§ Aim of the exercise: Nothing but the lines from the one with "left wrist: (503, 559)" through the end of the records below should be written out, and each must match word for word.

§ Record extracts:
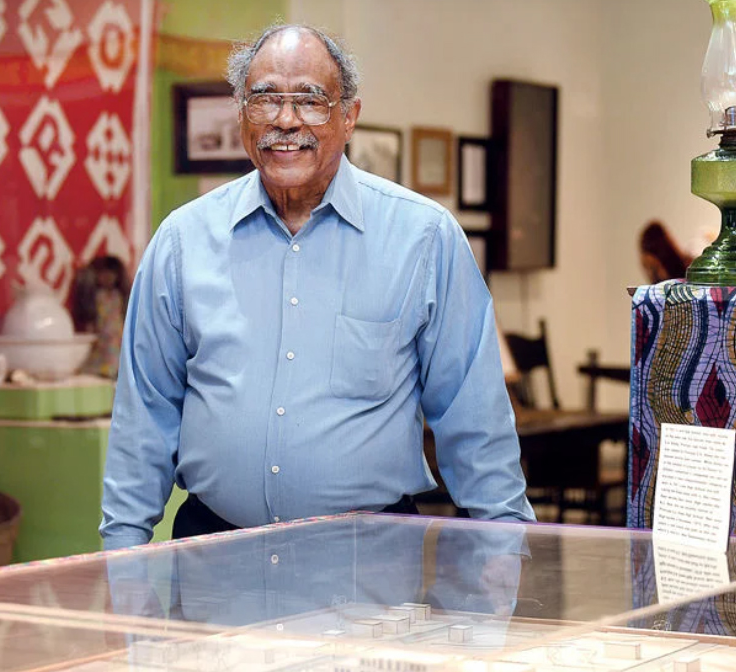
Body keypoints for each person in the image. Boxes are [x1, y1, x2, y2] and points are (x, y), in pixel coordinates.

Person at [100, 24, 534, 550]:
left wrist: (503, 559)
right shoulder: (181, 242)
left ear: (349, 116)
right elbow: (143, 421)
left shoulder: (423, 238)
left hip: (369, 573)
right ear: (241, 115)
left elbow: (475, 423)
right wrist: (123, 566)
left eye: (310, 101)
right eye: (265, 99)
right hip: (214, 567)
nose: (286, 121)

§ Answer to this problem:
left wrist: (503, 559)
right shoulder: (181, 242)
left ear: (349, 116)
right elbow: (143, 421)
left shoulder: (423, 238)
left hip: (369, 573)
right ear: (241, 115)
left elbow: (475, 423)
right wrist: (123, 566)
left eye: (310, 101)
right eye: (265, 99)
right hip: (214, 567)
nose: (286, 121)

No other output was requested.